The Virtue of Remembering- Isaiah 40:31, Isaiah 41:10, 13

But they that wait upon the Lord shall renew their strength; they shall mount up with wings as eagles; they shall run, and not be weary; and they shall walk, and not faint.

Fear thou not; for I am with thee: be not dismayed; for I am thy God: I will strengthen thee; yea, I will help thee; yea, I will uphold thee with the right hand of my righteousness.
For I the Lord thy God will hold thy right hand, saying unto thee, Fear not; I will help thee.
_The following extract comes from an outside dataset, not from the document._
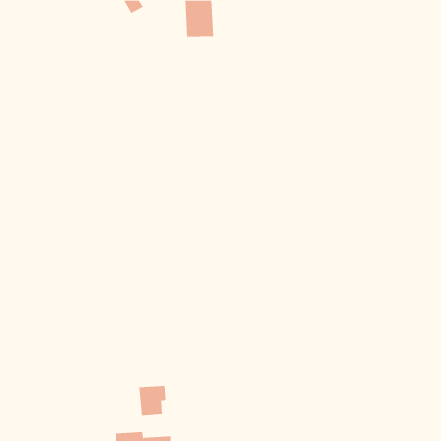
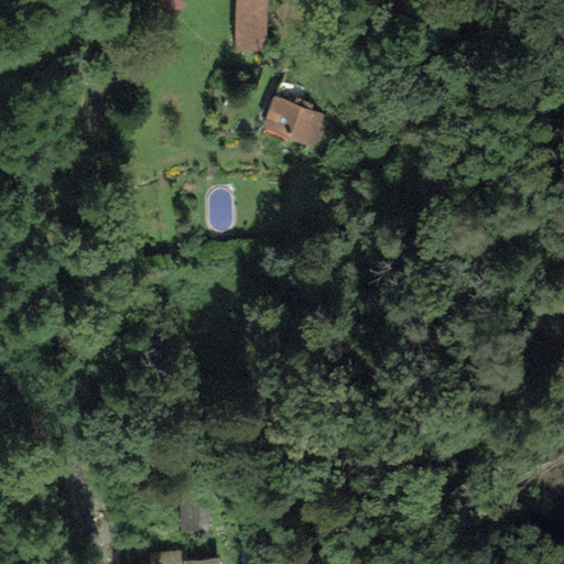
building: none -> [264,98,323,143]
But they that wait upon the Lord shall renew their strength
Fear thou not; for I am with thee: be not dismayed; for I am thy God: I will strengthen thee

Our natural state is to be deeply aware of our own limitations. We are intimately familiar with all the things that we cannot do, for we live within those constraints every moment of every day.
What is unnatural, then, is to remember the power that exists outside of ourselves. It takes genuine effort to keep in remembrance the influence of God, and how it can make the impossible things become possible.
Thus there is no shame in saying that we have difficultly remembering to make use of God’s help in our lives. Of course we do. But this tendency of ours has to be fought against, because otherwise life takes us into waters that are too deep for us and we start to drown in poor choices.
God, Himself, knows that we tend to forget Him, and it is for that very reason that He has seeded reminders of Himself all throughout our lives. We find the reminders to lean into God through the scriptures, in church sermons, in the majesties of nature, and in the pricking of our own conscience. Of all the things that we must remind ourselves of on a regular basis, the first must be the reality of Him.
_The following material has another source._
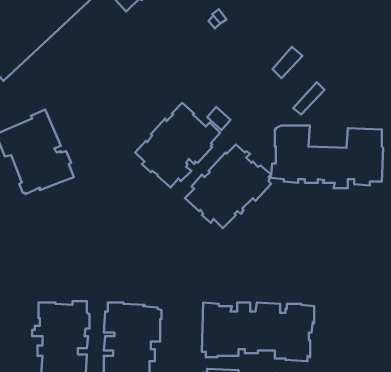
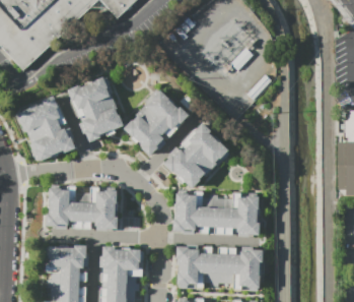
building: none -> [67,76,124,141]
building: [271,126,383,188] -> [171,189,259,238]
building: none -> [45,185,117,231]

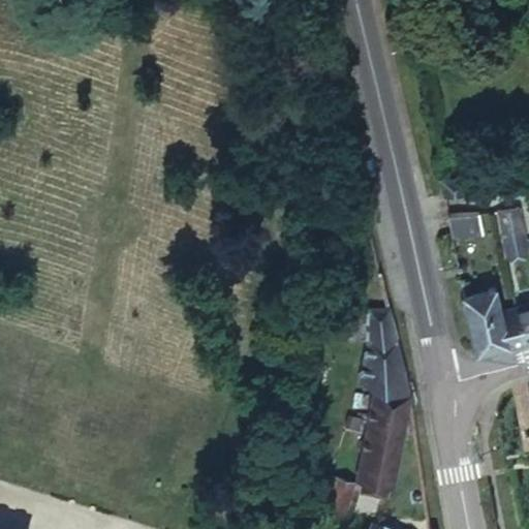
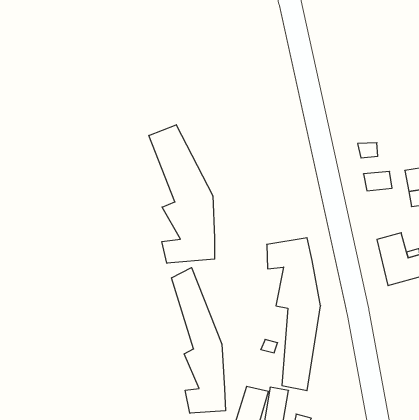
building: none -> [149,125,215,263]
building: none -> [172,268,225,413]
Worthy Vessels- Acts 9:15, 1 Corinthians 1:28

But the Lord said unto him, Go thy way: for he is a chosen vessel unto me, to bear my name before the Gentiles, and kings, and the children of Israel:

And base things of the world, and things which are despised, hath God chosen, yea, and things which are not, to bring to nought things that are:


But the Lord said unto him, Go thy way: for he is a chosen vessel unto me
When Ananias protested going to bless Saul, God informed him that the man was a “chosen vessel,” and indeed one can see how Saul would be considered a powerful asset to God’s cause. He was intelligent, effective, and tireless in his pursuits, even if those pursuits were momentarily pointed in the wrong direction.
And yet the man that Ananias found in need of a blessing must have been a far cry from the self-powerful tyrant that he had been afraid of. For at this point Saul had had his preconceptions of God shattered, been rebuked by the true Lord, completely blinded, and left to wallow three days and three nights without either food or water. In short, God had broken the vessel that Saul once was, and the “chosen vessel” that he referred to, was going to be a new creature. One that would be called Paul.
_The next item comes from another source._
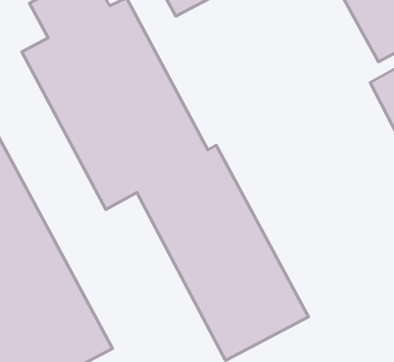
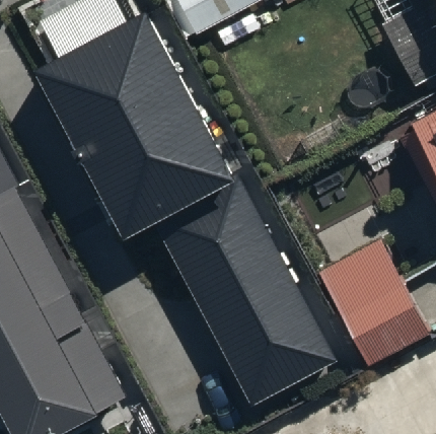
building: none -> [315,236,430,368]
And base things of the world, and things which are despised, hath God chosen
Paul himself later avowed that God did His work with the base and the despised, the humbled and the broken. He spoke of how the “foolishness” of God was greater than the wisdom of man (1 Corinthians 1: 25). He knew this because he had been directly at the receiving end of it! While still wise in the ways of the world, he had been broken by the same Savior he had voraciously denied. And now he had thrown in his lot with those that he once considered “base and despised.”
In short, Saul, the brittle vessel could not have done anything for God, only Paul, the humbled clay could. It has been said that God does not call the qualified, he qualifies the called. He has no need for our power, only for our will.